Sunday, July 14, 2013

The Ones Who Die

I've been on a 'Peter Pan' kick lately that for serious has nothing to do with my 'Once Upon a Time' kick. Yeah, I'm super into pirates. Yeah, OUaT's Hook is the hottest thing to happen to piracy since eyeliner became appropriate for men.



But, no, seriously, this is just a natural thing that happened*.

I just finished watching 'Neverland,' one of the super cheesy made-for-TV shows that I absolutely live for. It was about---you know what? No. If you can't guess what it was about, you should probably be reading a different blog.

Anyway, a character dies in Part I of 'Neverland,' and he is super important to the main characters, and he is much beloved, and he is never. Mentioned. Again.

Alright, they mention him once. ONCE. And then never again. Not even in the credits.

Maybe in the credits. I wasn't actually paying attention. That's what wikipedia is for**. My time it better spent watching nerdy TV shows and consuming ill-advised snacks***.


Anyway, this has got me thinking about fictional deaths. We've all experienced that one that hit us all the way through our esophaguses (esophaugi?) and straight through to our shriveled little souls. Maybe it came through the deceptively gentle packaging of Harry Potter. Maybe it hit us straight up through The Hunger Games. Perhaps it slammed us right in the reproductive bits through The Game of Thrones.

Whatever your poison, at a certain age, you have experienced the pangs of fictional death. You probably didn't like it. You may have even written fanfiction where your fictional hero lives to see the end of the day and totally macks on their love interest and, like, unites the entire kingdom into Awesomeville, full stop.

This brings me around to my novel. Most things do, of course, because I am a phenomenally self-centered being and ze book is the core of all that I do, because I have no personal life. The point is: I kill people.

Fictional people. I kill 'em right up. Sometimes quickly, sometimes terribly, sometimes with a vengeance****.  But always memorably.

That's more or less what I'm getting at, here.

People die CONSTANTLY. Wars. Plagues. Famine. Darwinism. It doesn't actually matter how you go. Eventually, we all go. And even the most hermity of hermits (and especially the Kermitiest of Kermits) is remembered. Even if only because your trademark was not allowing anyone to get too close to you--if your ultimate goal in life was to go unnoticed--it'll be noticed when you go the route of...er...everyone who's ever died.

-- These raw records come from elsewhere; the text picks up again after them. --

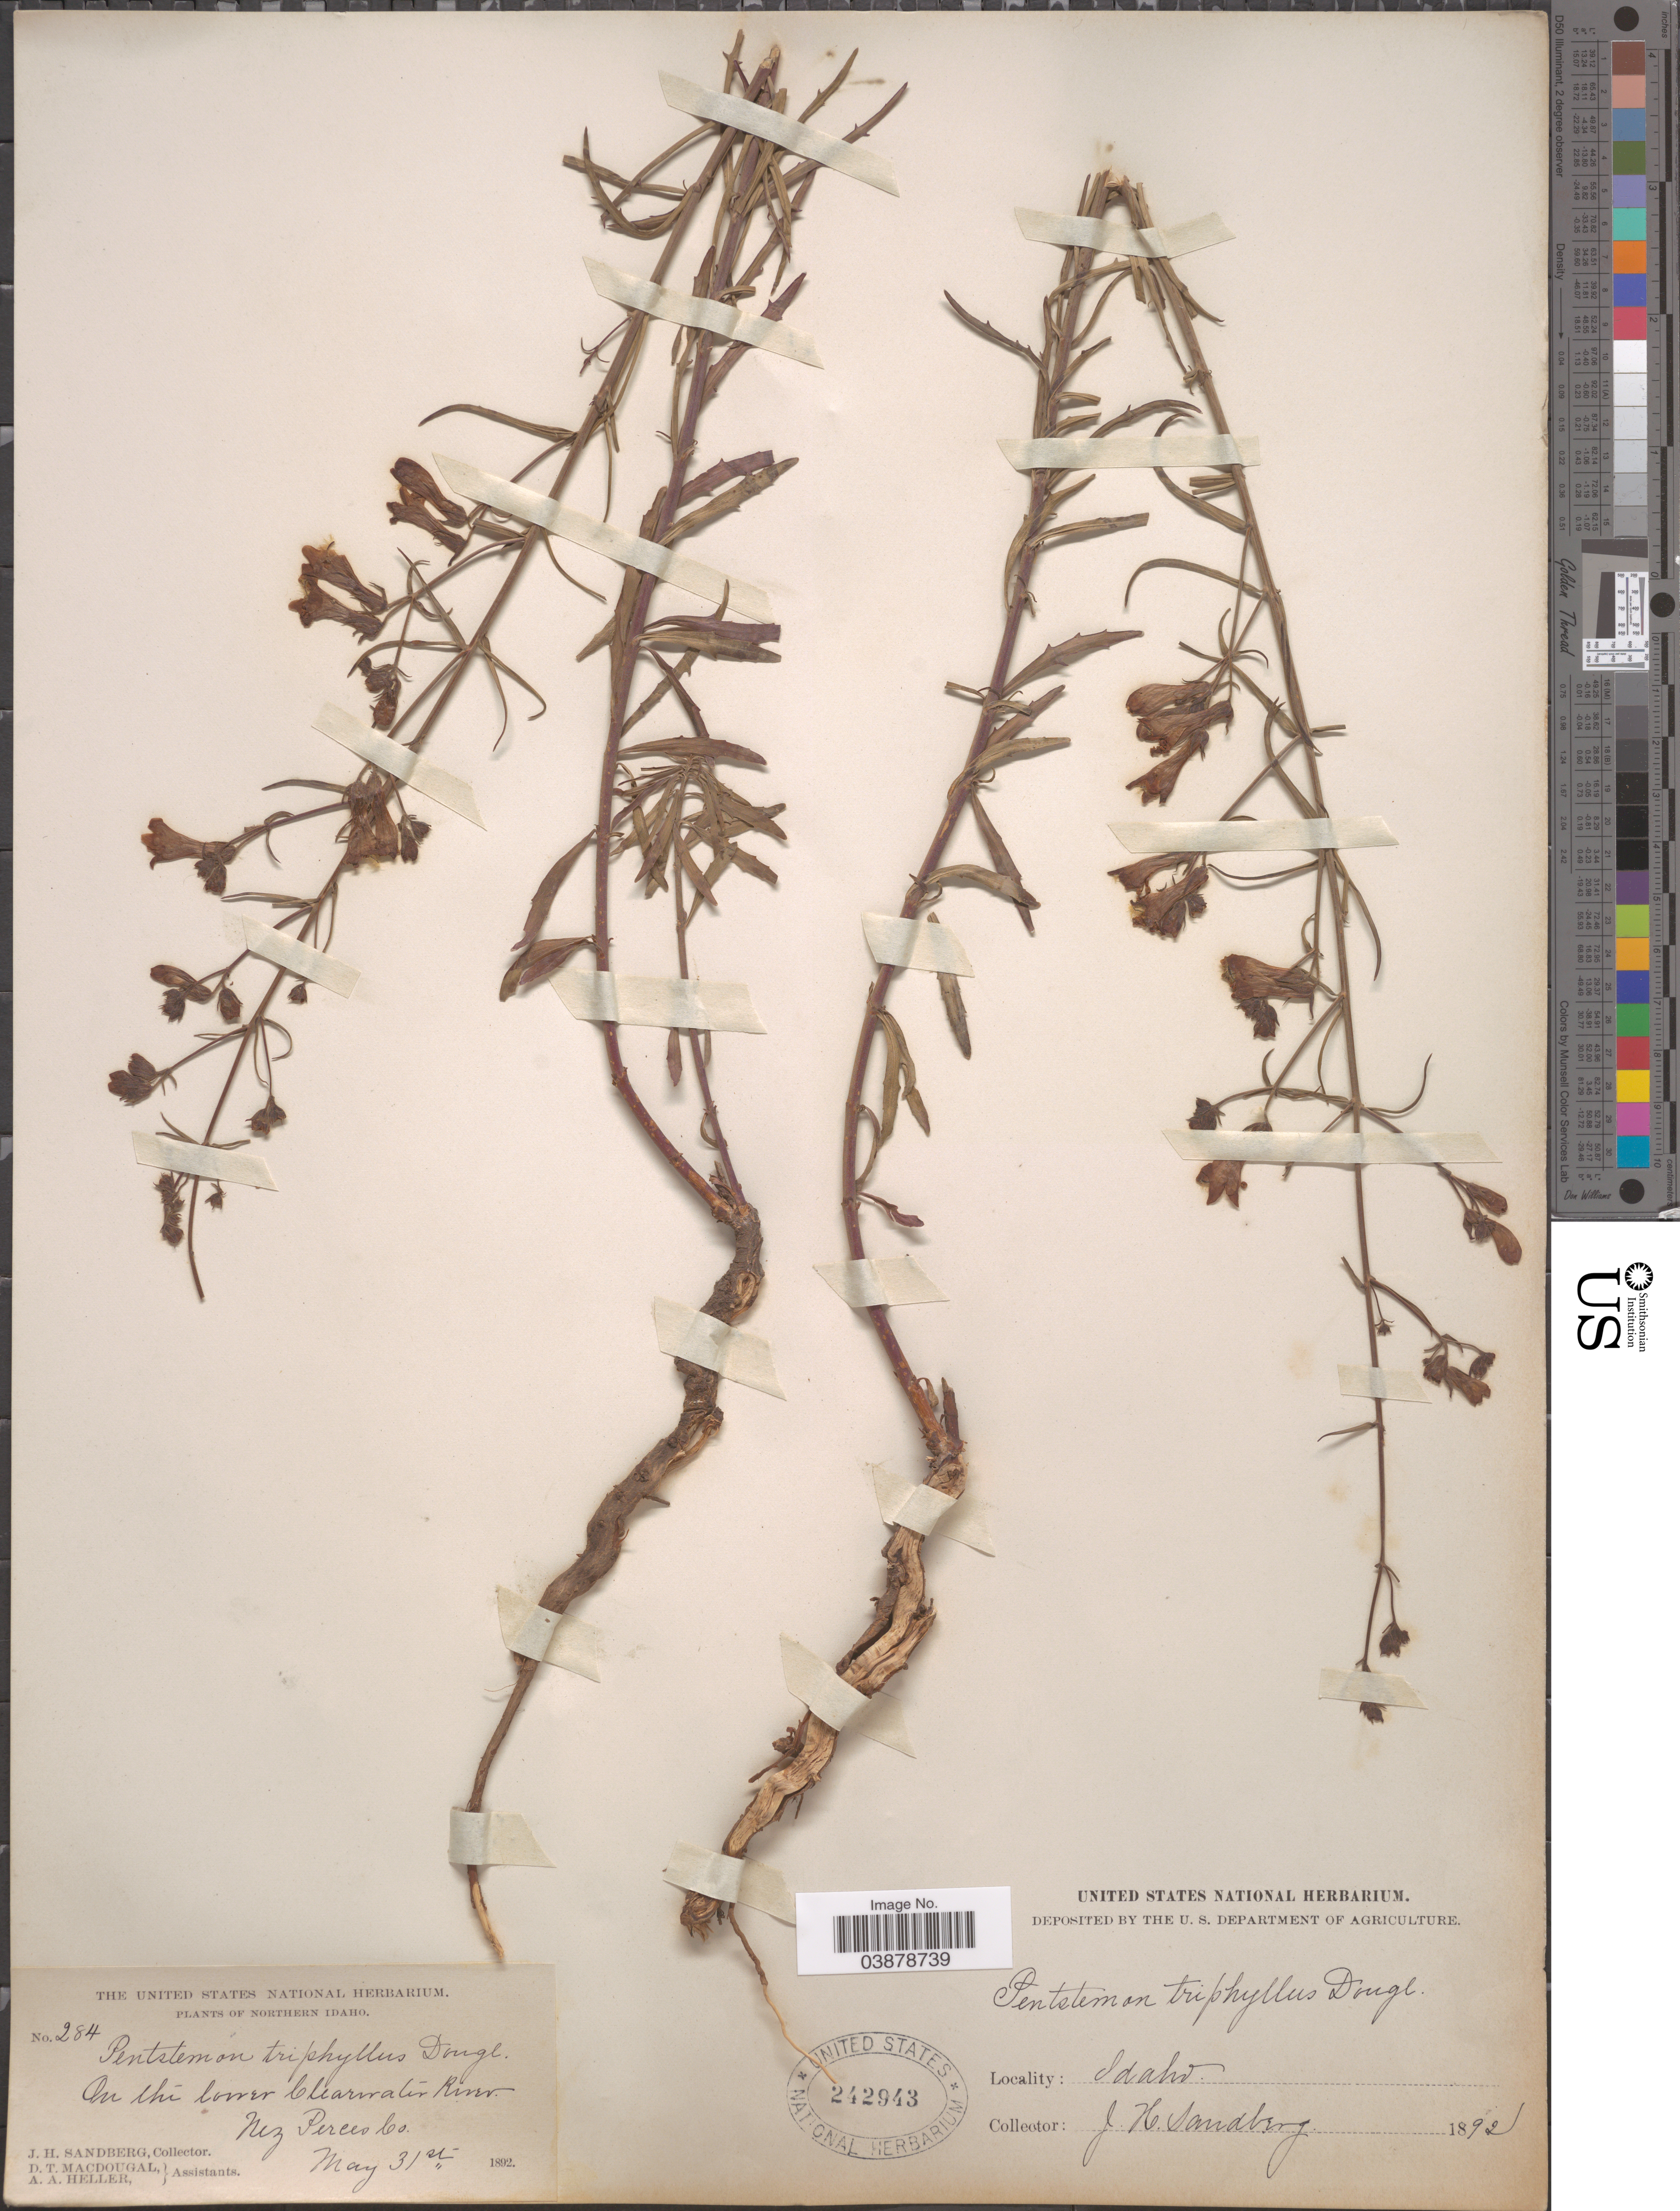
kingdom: Plantae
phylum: Tracheophyta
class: Magnoliopsida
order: Lamiales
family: Plantaginaceae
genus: Penstemon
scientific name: Penstemon triphyllus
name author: Douglas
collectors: J. H. Sandberg, D. T. MacDougal & A. A. Heller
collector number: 284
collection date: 1892-05-31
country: United States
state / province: Idaho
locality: Northern Idaho. On the lower Clearwater River. Nez Perces Co.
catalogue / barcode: US 242943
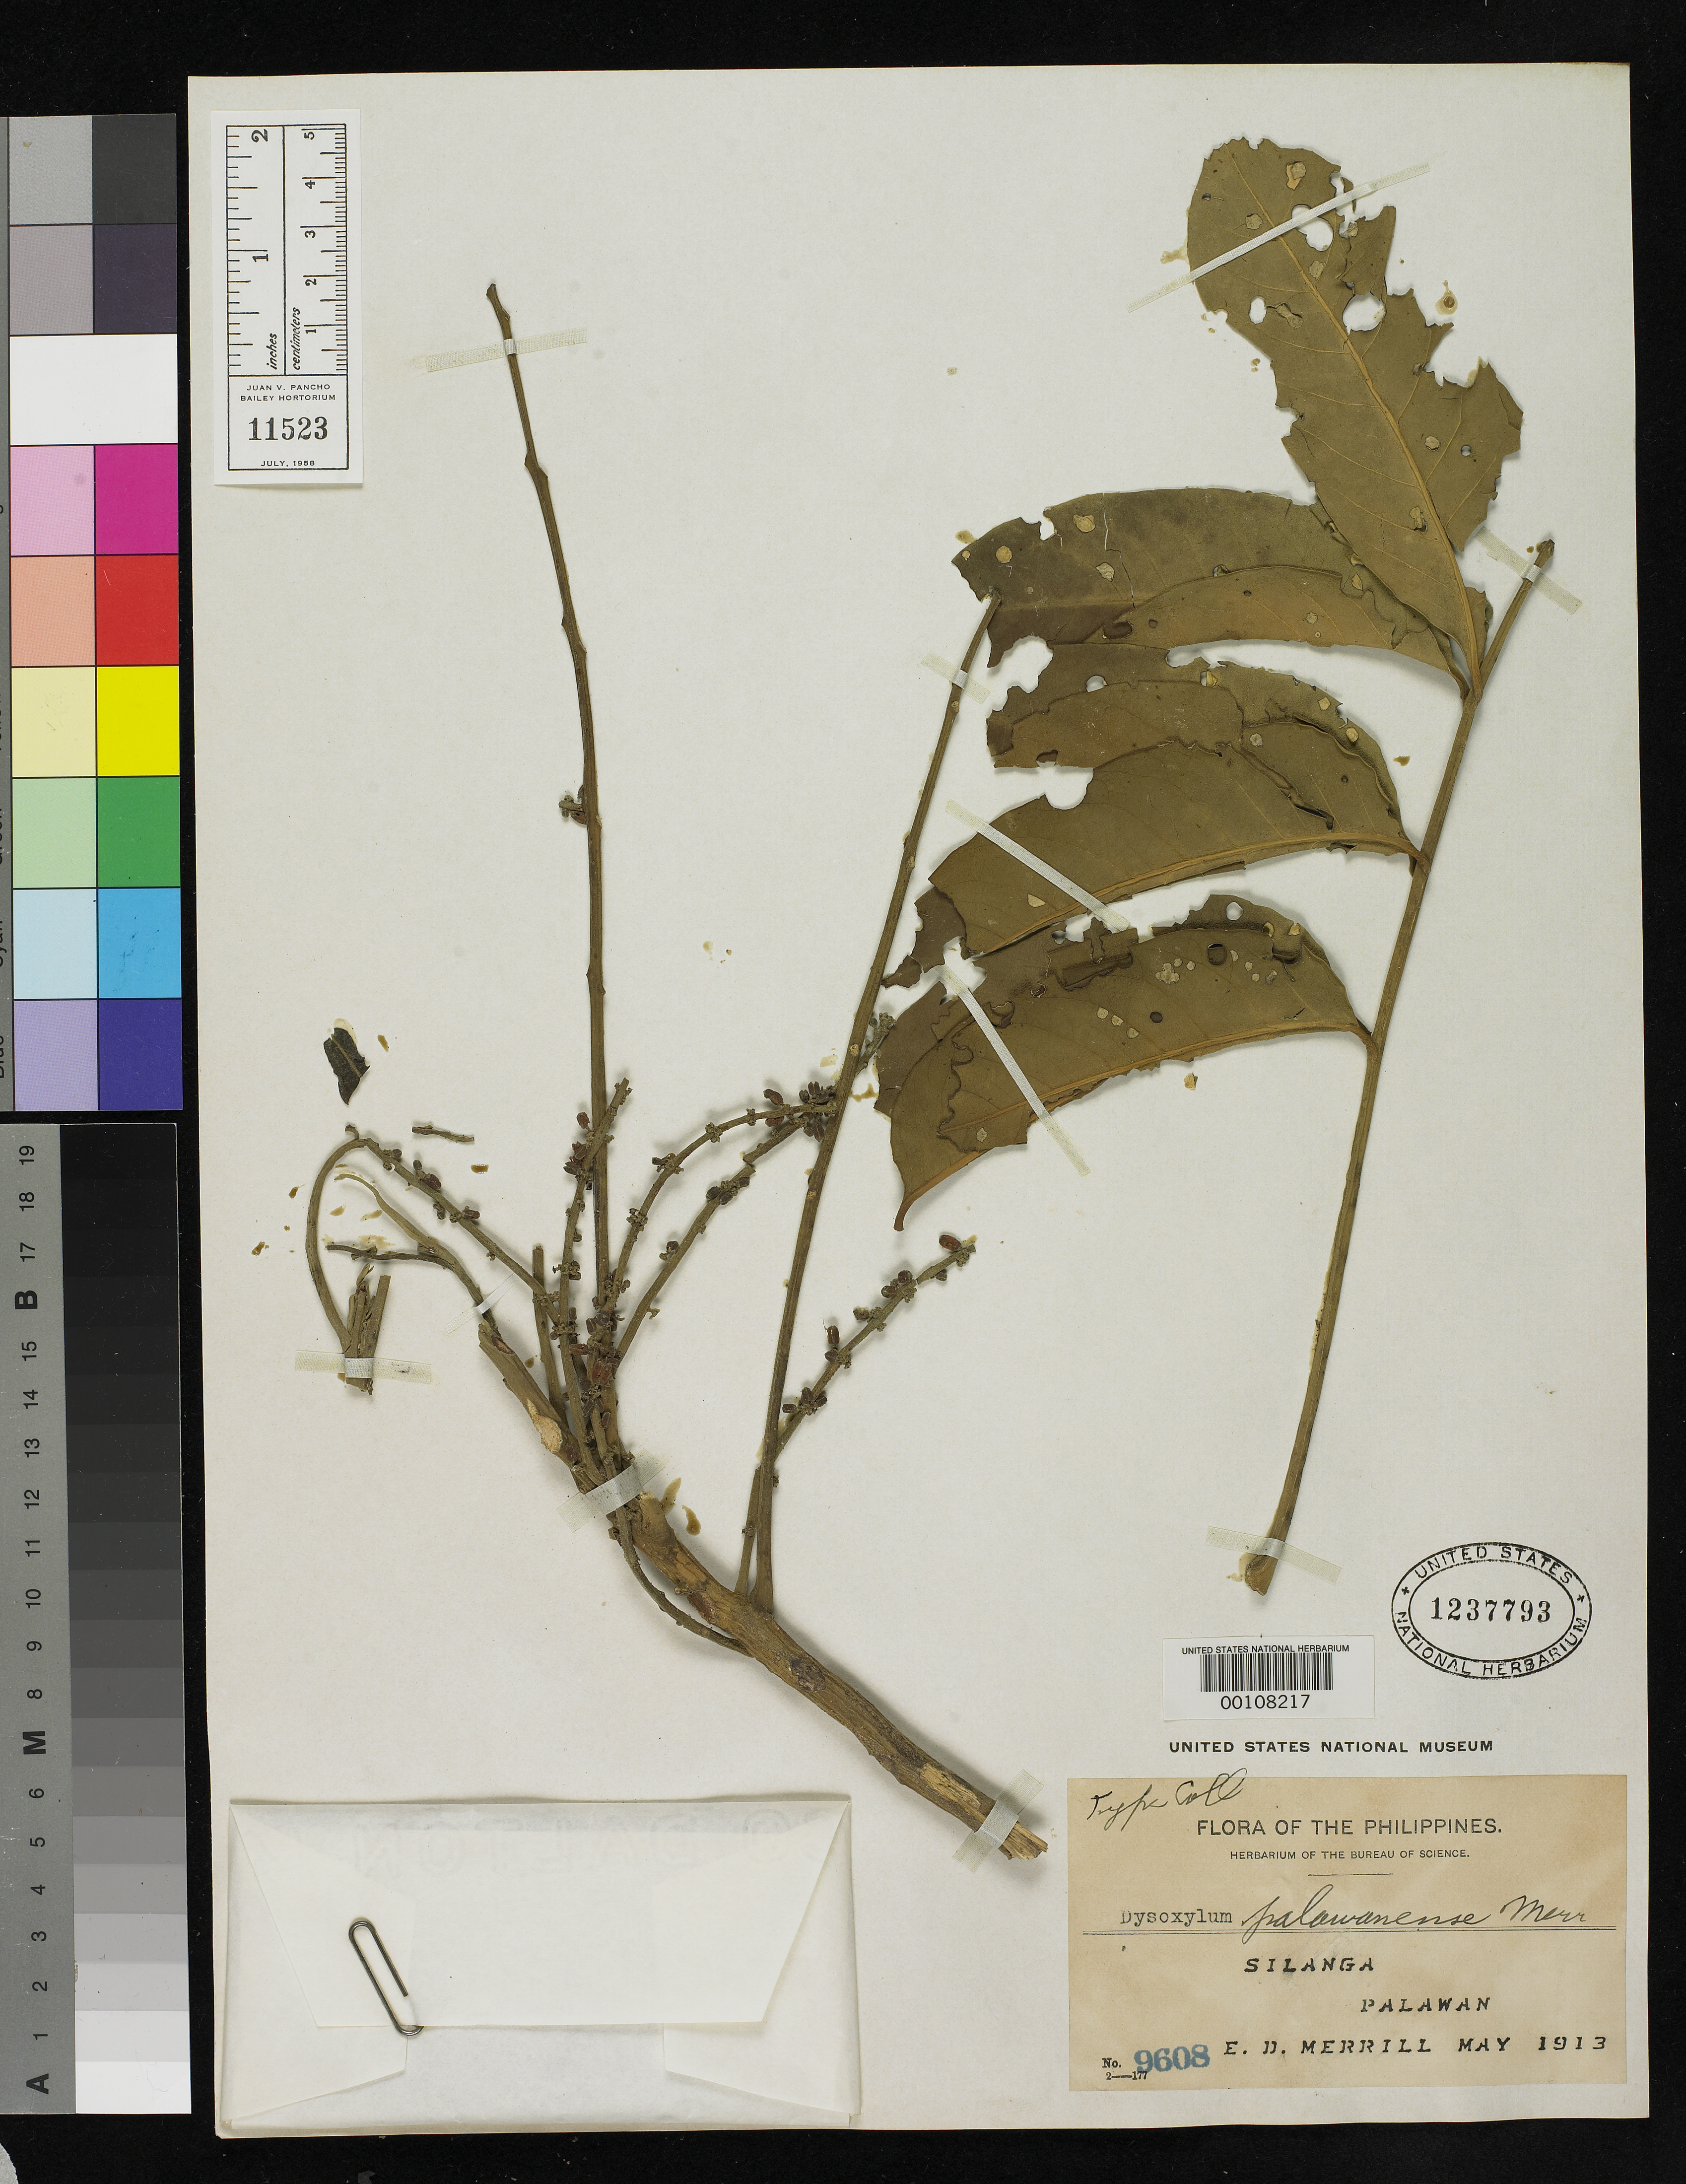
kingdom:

If what you leave behind is 'nothing,' then your passing is marked with regret. Grief. Pity. If your passing leaves thousands directionless, vulnerable, and open to invasion, then you leave behind regret. Grief. Pity.

But no one just...vanishes. Even if the only mark you leave on the world is traumatizing some hiker when they find your shriveled demi-mummy, you have left a mark on the world that does not fade. That hiker tells their various offspring of the day they tripped over you when reaching for an abandoned gluten-free Nummy Bar. The story spreads. The legend grows out of the seeds of shock-tainted memory. Your essence spreads out into the ghost of Being. The day-to-day activities that made you the individual who dwelled, alone, in the mountain moss caves, become the facets of fact.

We, as people, have a much greater effect on the world than we can ever anticipate in the dizzy daydreams of our living hours.

Fiction is nothing but reality reflected on a fantastical mirror. So it is with death.

No one just...disappears. You cannot know someone for your entire life and then only be affected by their gruesome murder when the plot says it's important.

If someone matters, acknowledge the effect their absence has. If someone does not matter, acknowledge the fact that none of the jackasses around them notices their absence.

Does this count as a rant? Sorry. Go watch Pirates of the Caribbean, to make you feel better. Don't watch the second two movies, though. The fourth one's okay.

J Larkin out.



*LIES

**I'm not wikipediaingn. I have a novel to write. No time for fact checks.

***Welcome back, Twinkies! I just ate a reunion Twinkie and I might throw up. Not Hostess' fault, though. This one's on me.

****Do you have Dayjob? I blame every violent fictional event I have ever orchestrated on the customer service industry that pays my rent.